## WRITTEN INSTRUCTION 1
Please write out every one of the clock rows below line by line, keeping each time as shown and leaving the pictures out.

━━━ SOURCE TEXT ━━━

This work by Donovan and Cahill set the stage for one of the most important debates about black people, slavery, the Loyalists, and the question of loyalism. One of the driving themes of Loyalist studies has been the question of precisely who were the Loyalists? How do we define Loyalists? Must one be a high Tory like William Franklin to be included in their ranks? What do we make of an individual who switched sides five times, but ended up in Nova Scotia because he heard about free land? Can black people be Loyalists if their first goal was actually freedom rather than an abiding loyalty to the Crown? Further, how many so-called white Loyalists actually had deeply held beliefs about order, loyalty, and good government that would align with the Tory party back in England?[59] In a 1999 forum published in Acadiensis, Barry Cahill and James Walker argued about the meaning of loyalism and the term Loyalist. In his thoughtful and provocatively titled “The Black Loyalist Myth in Atlantic Canada,” Cahill argued

there were Blacks among the Loyalists, but the fugitive slaves of the Patriots, who were transported to Nova Scotia concurrently with the Loyalists and their slaves, did not by virtue of that fact become “Black Loyalists.” The fugitive slaves were a subcategory of “Blacks” not “Loyalists.”

The Black Loyalist myth, an invention of academic scholars, has become a potent force in the cultural heritage of the Black community.

Cahill believed that black people who were free born, like Stephen Blucke, or freed before the rebellion, could be Loyalists. Cahill viewed Blucke and others like him as “Real Loyalists” precisely because they were not slaves, unlike those who used the rebellion to free themselves from bondage. He argued that because they were slaves who were “freed” by a proclamation during a military conflict that these ex-slaves were not Black Loyalists or Loyalists. Instead, Cahill saw a “Black Loyalist myth based on White Loyalist tradition.” This myth was grounded in the mistaken notion that the former slaves were loyal to the British Crown. They were “freed, not free, and they were not Loyalists,” but rather fugitive slaves. This argument, albeit unintentionally, took away agency from the slaves, who risked their lives to free themselves with the help of the British armed forces. Certainly, the Black Loyalists used the British for their own ends (freedom) just as much as Lord Dunmore used black people to fight against his Patriot adversaries. The other important argument Cahill made, which anticipated the expansion of slave studies in the Maritimes ten years later, was that the focus on free blacks in the Maritimes had ignored the large number of slaves and slaveholders who were part of the Loyalist influx to New Brunswick and Nova Scotia. Cahill believed that the “chief victims” of the Loyalists were black slaves, not the Black Loyalists. Moreover, “the unfortunate embryonic state of slave studies in Atlantic Canada has contributed to the persistence of the historical myth of the Black Loyalists.”[60] Cahill was correct that the sad state of slavery studies in Atlantic Canada at the turn of the last century could be compared to the rather rich work on free blacks, but Walker never intended his work to deny the importance of slavery in the region.

━━━ GIVEN RECORDS ━━━

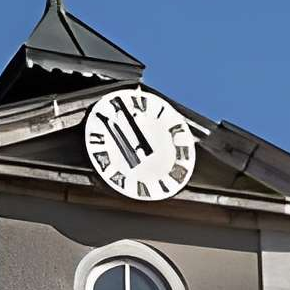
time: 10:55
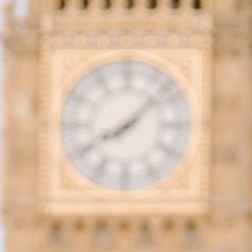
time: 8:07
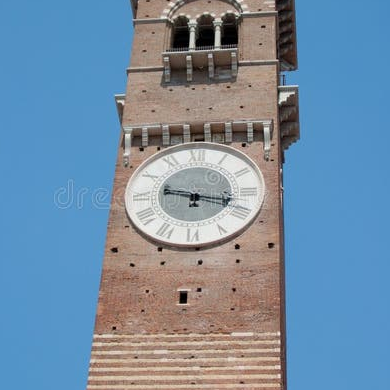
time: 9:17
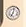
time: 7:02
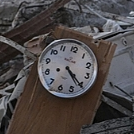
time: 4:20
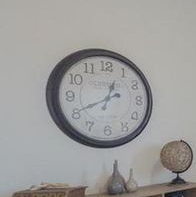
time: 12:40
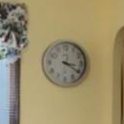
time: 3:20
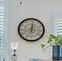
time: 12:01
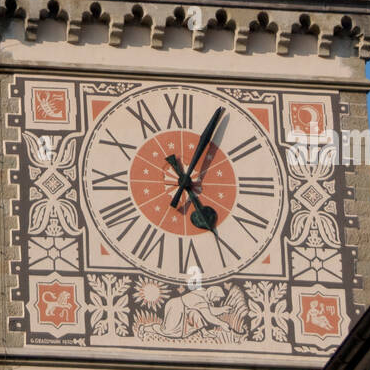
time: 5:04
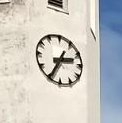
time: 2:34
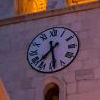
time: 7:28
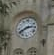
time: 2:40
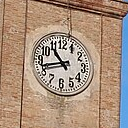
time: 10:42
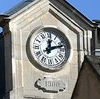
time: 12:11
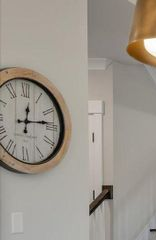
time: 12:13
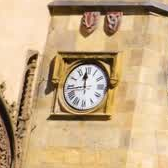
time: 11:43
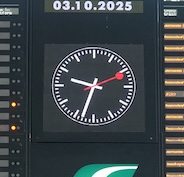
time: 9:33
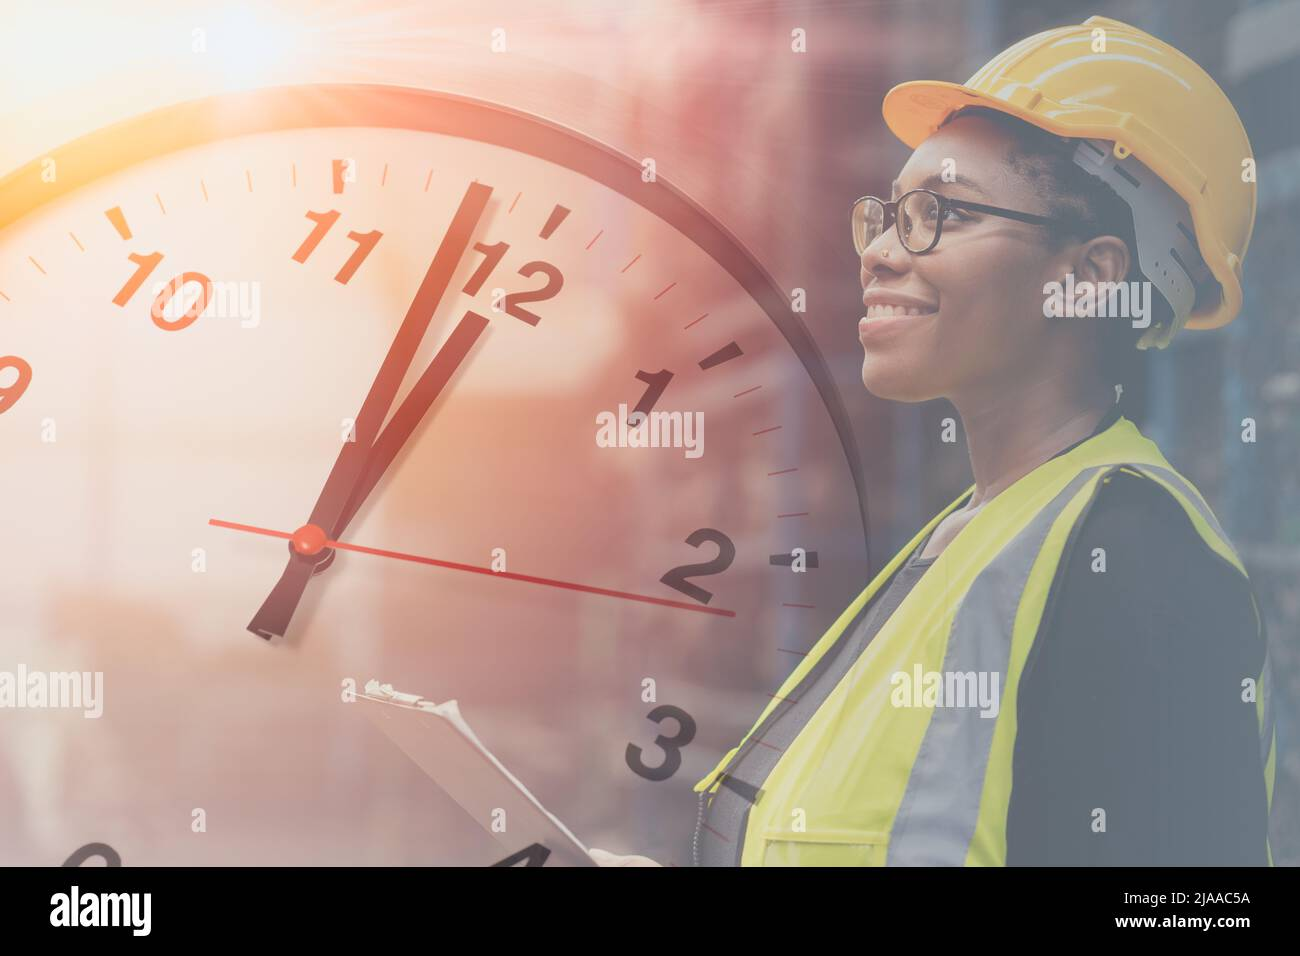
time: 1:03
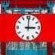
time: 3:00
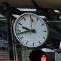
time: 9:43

━━━

## WRITTEN INSTRUCTION 2
Answer these questions from the passage on Black Loyalists above:
(a) In what year was the Acadiensis forum in which Cahill and Walker argued published?
(b) Which free-born black person does the passage name as one Cahill considered a Loyalist?
(c) Whom did Cahill believe to be the "chief victims" of the Loyalists?

## FULL ANSWER 1
time: 10:55
time: 8:07
time: 9:17
time: 7:02
time: 4:20
time: 12:40
time: 3:20
time: 12:01
time: 5:04
time: 2:34
time: 7:28
time: 2:40
time: 10:42
time: 12:11
time: 12:13
time: 11:43
time: 9:33
time: 1:03
time: 3:00
time: 9:43

## FULL ANSWER 2
(a) 1999
(b) Stephen Blucke
(c) Black slaves